Outer hair cell function can be evaluated by measuring otoacoustic emissions and cochlear microphonics. Clinical tests that are specifically sensitive to auditory nerve dysfunction are middle ear muscle reflexes (ipsilateral and contralateral), auditory brainstem response, masking level difference, efferent suppression of otoacoustic emissions, and to a limited extent, word recognition with an ipsilateral competing noise or message.

Of the above measures, otoacoustic emissions and the auditory brainstem response, when used together, offer insight into preneural as well as neural function in the auditory system and thus may form the most sensitive combination.


6. Can auditory neuropathy be distinguished by testing only pure-tone thresholds and speech recognition?



Pure-tone thresholds and speech recognition scores appear the least sensitive of the above-mentioned audiologic tests sensitive to auditory neuropathy. Pure-tone thresholds are quite variable in auditory neuropathy patients and can range from normal to severe or profound hearing loss ranges. Some patients show rising or unusual configurations and threshold responses may or may not be symmetric between ears. The variability in pure tone threshold patterns limits the utility of pure-tone testing to distinguish auditory neuropathy. If pure-tone thresholds and otoacoustic emissions are compared, then disagreement between the results of the two tests may provide a clue to the presence of a retrocochlear disorder that warrants further testing.

In many but not all patients with auditory neuropathy, word recognition in quiet is poorer than one would predict from the pure-tone average. In eight patients with auditory neuropathy described by Starr et al. (1996), word recognition in 12 of 16 ears was poorer than would be predicted using the norms reported by Yellin et al. (1989). Furthermore, our experience is that those patients who show some word recognition ability in quiet have great difficulty understanding speech, even sentences, when there is even a small amount of background noise. However, results again are variable and speech understanding is similarly poor with other types of retrocochlear disorders.
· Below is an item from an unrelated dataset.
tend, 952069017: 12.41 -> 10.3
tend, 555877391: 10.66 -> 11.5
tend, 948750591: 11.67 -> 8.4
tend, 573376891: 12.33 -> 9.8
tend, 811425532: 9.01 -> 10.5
7. What are the results of other auditory tests in patients with auditory neuropathy?



Cochlear responses that involve outer hair cell function, which include otoacoustic emissions and cochlear microphonics, are normal. Responses that require intact auditory nerve and/or brainstem pathways, such as the middle-ear muscle reflex (MEMR), the auditory brainstem response (ABR), masking level difference (MLD), and efferent suppression of otoacoustic emissions, are abnormal.
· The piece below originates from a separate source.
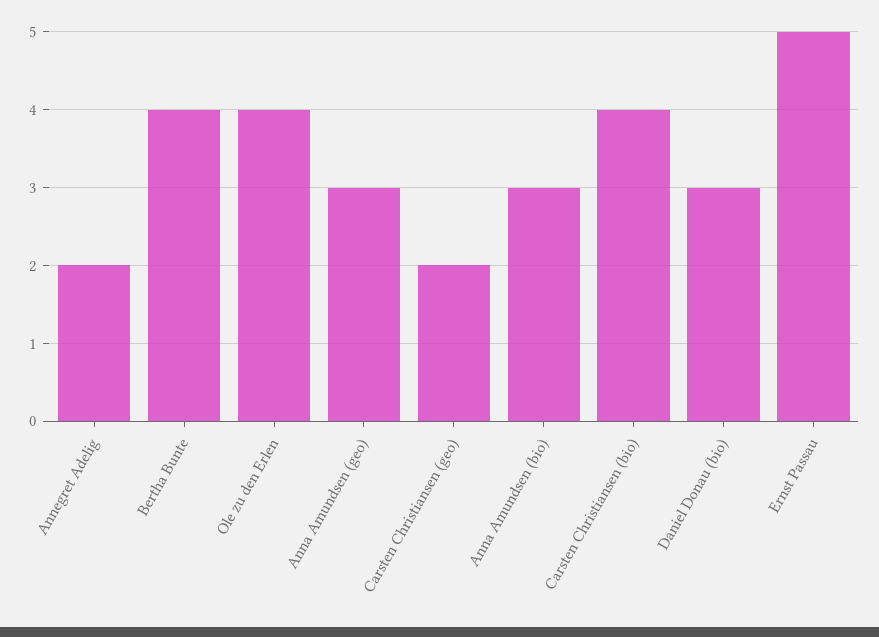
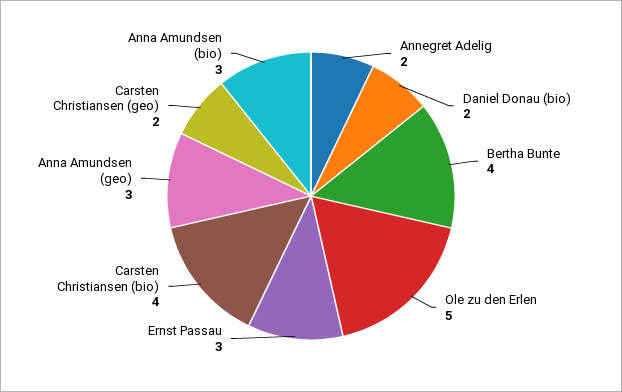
Ole zu den Erlen: 4 -> 5
Daniel Donau (bio): 3 -> 2
Ernst Passau: 5 -> 3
  Table 1 summarizes the expected results of standard baseline auditory tests, otoacoustic emissions, and measures sensitive to auditory nerve/brainstem disorders.

Efferent suppression of otoacoustic emissions involves the reduction in amplitude or change in phase of emissions resulting from addition of another stimulus (Collet et al., 1990; Berlin et al., 1995; Hood et al., 1996). Auditory neuropathy patients demonstrate a lack of suppression of otoacoustic emissions under any circumstances (Berlin et al., 1996), which may reflect efferent pathway dysfunction and/or a compromise of access to the efferent system resulting in a lack of efferent suppression of OAEs.

Middle latency responses are generally abnormal while late potentials (e.g., N1-P2, P300), where longer duration stimuli can be used, may be present.


Table 1.Expected test results in auditory neuropathy patients.


  • Pure tone thresholds: Normal to severe/profound hearing loss(Any configuration; can be asymmetric)

  • Speech recognition in quiet: Variable; slightly reduced to greatly reduced

  • Otoacoustic emissions: Normal

  • Middle ear muscle reflexes:

    Ipsilateral: Absent
    Contralateral: Absent
    Non-Acoustic: Present

  • Cochlear microphonic: Present (Inverts with stimulus polarity reversal)

  • ABR: Absent (or severely abnormal)

  • Masking Level Difference (MLD): No MLD (i.e., 0 dB)

  • Efferent Suppression of TEOAEs: No suppression

  • Speech recognition in noise: Generally poor.